Paired with Felicity Kendal as his wife, Barbara, and pitted against their snobbish neighbour Margo Leadbetter (Penelope Keith) and her docile husband, Jerry (Paul Eddington), he gave one of the classic good-natured comedy sitcom performances of our time.

Briers was born in Raynes Park, southwest London, and educated at schools in Wimbledon. He described his bookmaker father, Joseph, as a feckless drifter. His mother, Morna Richardson, was a pianist. Richard’s cousin was the gap-toothed film star Terry-Thomas.

While doing his national service with the RAF, Briers attended evening classes in drama. He then worked as an office clerk before taking a place at Rada. He won a scholarship to the Liverpool Rep theatre for the season of 1956-57 and was never out of work thereafter. At Liverpool he met Ann Davies, whom he married in 1957; they spent most of their married life in Chiswick, west London, in a house they bought about 10 years later.

He was well-established as a theatre actor by the watershed year of 1975 and The Good Life. But the sitcom launched him on a much more varied theatre diet than he had enjoyed heretofore, including Ibsen’s The Wild Duck at the Lyric, Hammersmith, in 1980; George Bernard Shaw’s Arms and the Man (his was a richly nuanced, physical performance as the battle-weary Bluntschli) in 1981; Ray Cooney’s Run for Your Wife (as a bigamous taxi driver, with Bernard Cribbins as his “cover”) in 1983; and Sir John Vanbrugh’s The Relapse at Chichester in 1986, as Lord Foppington.

Quietly disillusioned

He worked with Kenneth Branagh on many projects, enjoying success in particular as Uncle Vanya, directed by Branagh in 1991, in which his body, said one critic, seemed to be in a state of permanent civil war between his adoration of Yelena and a simmering outrage about his treatment at the professor’s hands.

■ MATERIAL SUPPLIED
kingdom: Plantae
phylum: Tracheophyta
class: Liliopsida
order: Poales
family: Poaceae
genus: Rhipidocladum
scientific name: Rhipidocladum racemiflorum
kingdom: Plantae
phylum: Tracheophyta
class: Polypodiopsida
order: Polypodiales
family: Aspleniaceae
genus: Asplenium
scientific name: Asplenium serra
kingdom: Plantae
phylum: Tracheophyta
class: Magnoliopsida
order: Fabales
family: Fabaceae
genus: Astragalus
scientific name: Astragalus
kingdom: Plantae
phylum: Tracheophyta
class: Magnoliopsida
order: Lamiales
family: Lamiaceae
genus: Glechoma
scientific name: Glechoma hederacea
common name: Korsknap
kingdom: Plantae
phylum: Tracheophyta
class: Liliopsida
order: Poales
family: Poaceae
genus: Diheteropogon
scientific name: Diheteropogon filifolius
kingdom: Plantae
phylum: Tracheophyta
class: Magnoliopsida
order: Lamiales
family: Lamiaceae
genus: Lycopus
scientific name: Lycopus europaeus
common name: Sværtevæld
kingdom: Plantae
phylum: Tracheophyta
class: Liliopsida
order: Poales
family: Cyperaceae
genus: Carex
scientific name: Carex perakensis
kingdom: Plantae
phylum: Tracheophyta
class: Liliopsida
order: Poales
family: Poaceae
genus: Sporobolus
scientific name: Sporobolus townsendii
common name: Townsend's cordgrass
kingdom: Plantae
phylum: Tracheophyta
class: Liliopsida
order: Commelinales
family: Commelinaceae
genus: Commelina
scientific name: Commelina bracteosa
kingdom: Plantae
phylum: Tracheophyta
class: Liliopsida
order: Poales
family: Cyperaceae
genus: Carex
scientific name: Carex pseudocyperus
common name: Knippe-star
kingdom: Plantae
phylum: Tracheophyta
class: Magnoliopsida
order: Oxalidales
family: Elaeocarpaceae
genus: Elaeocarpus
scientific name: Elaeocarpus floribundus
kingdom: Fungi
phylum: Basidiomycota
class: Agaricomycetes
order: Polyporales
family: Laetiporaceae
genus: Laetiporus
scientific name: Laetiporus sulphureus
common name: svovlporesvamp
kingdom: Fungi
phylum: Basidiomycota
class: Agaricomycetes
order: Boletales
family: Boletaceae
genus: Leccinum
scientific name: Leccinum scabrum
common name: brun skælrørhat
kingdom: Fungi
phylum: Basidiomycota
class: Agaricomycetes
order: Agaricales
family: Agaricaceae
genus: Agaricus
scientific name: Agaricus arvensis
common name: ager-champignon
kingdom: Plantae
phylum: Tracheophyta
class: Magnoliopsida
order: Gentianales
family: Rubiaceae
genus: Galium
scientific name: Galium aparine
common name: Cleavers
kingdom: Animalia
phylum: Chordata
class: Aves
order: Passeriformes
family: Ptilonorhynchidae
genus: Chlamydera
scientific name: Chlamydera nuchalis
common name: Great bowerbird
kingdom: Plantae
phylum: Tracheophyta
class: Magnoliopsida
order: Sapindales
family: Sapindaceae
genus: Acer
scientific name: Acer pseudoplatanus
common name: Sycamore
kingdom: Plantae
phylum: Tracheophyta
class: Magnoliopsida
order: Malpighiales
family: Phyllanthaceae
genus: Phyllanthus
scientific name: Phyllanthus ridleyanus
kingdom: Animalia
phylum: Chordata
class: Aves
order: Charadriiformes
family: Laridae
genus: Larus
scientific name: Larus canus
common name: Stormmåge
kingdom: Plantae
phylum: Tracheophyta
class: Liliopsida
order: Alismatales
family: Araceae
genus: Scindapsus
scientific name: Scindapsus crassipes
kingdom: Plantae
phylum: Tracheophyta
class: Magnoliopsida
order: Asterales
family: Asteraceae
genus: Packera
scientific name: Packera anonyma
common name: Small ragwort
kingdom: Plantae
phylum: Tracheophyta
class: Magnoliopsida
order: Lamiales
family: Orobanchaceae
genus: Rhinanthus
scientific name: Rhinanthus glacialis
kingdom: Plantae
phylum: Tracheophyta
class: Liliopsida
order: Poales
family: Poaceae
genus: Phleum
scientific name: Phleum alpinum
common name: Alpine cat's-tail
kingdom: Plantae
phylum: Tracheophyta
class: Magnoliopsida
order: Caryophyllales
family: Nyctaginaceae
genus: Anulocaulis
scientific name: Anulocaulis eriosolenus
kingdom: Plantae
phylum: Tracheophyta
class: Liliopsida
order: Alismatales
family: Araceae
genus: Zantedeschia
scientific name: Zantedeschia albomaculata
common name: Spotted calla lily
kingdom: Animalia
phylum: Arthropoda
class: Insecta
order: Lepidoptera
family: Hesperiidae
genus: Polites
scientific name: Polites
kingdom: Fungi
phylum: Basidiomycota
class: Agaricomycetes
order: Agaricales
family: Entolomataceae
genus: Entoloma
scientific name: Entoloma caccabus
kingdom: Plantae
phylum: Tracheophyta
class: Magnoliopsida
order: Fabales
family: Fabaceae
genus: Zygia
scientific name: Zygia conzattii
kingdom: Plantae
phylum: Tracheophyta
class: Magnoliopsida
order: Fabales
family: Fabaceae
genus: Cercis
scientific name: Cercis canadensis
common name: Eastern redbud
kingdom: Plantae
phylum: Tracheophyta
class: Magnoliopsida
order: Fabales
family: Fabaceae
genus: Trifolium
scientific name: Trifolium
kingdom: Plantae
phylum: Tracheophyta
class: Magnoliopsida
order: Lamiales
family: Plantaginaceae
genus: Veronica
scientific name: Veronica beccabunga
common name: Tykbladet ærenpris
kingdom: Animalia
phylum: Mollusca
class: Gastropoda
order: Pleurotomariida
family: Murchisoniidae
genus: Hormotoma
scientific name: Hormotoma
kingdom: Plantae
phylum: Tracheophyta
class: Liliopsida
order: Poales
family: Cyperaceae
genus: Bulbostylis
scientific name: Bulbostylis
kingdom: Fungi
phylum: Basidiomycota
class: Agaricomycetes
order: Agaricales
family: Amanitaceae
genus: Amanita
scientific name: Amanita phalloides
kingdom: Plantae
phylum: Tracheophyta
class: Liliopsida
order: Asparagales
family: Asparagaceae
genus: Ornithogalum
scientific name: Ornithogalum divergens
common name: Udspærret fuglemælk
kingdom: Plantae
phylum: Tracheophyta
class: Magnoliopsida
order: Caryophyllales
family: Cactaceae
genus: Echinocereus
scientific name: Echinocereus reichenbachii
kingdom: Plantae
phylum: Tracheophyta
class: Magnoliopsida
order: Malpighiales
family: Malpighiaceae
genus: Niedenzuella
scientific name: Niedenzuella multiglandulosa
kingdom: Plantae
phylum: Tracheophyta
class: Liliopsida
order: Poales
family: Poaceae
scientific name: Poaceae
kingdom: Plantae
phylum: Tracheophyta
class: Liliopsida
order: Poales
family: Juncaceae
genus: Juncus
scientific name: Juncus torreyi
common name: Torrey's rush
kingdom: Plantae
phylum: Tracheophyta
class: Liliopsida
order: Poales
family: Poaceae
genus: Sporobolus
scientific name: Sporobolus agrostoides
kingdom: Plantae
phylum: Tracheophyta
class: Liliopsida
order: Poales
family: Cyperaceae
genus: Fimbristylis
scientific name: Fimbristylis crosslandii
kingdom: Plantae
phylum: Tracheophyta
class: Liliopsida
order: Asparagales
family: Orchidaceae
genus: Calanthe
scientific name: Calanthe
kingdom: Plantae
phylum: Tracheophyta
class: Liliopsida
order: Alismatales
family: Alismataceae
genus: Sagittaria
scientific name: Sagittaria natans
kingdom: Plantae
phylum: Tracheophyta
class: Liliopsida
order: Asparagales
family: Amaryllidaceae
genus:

■ SHORT PROBLEM 1
Answer these from the Richard Briers passage, one line each:
(a) What was the profession of Briers's mother?
(b) Which theatre gave Briers a scholarship, and for which season?
(c) Who directed Briers in Uncle Vanya in 1991?
■ SHORT PROBLEM 2
Reproduce the Richard Briers passage, everything from "Briers was born" down to "film star Terry-Thomas.", switching "feckless drifter" to "restless wanderer".
■ SHORT PROBLEM 3
Do these statements agree with the Richard Briers passage? Answer yes or no for each and quote the words that decide it.
(a) Briers met Ann Davies in Liverpool.
(b) Briers played Lord Foppington in Arms and the Man.
(c) Briers took drama classes while doing national service with the Navy.

■ COMPLETE OUTPUT 1
(a) She was a pianist.
(b) The Liverpool Rep theatre, for the season of 1956-57.
(c) Kenneth Branagh.

■ COMPLETE OUTPUT 2
Briers was born in Raynes Park, southwest London, and educated at schools in Wimbledon. He described his bookmaker father, Joseph, as a restless wanderer. His mother, Morna Richardson, was a pianist. Richard’s cousin was the gap-toothed film star Terry-Thomas.

■ COMPLETE OUTPUT 3
(a) Yes: "At Liverpool he met Ann Davies, whom he married in 1957"
(b) No: "Sir John Vanbrugh’s The Relapse at Chichester in 1986, as Lord Foppington"
(c) No: "While doing his national service with the RAF, Briers attended evening classes in drama."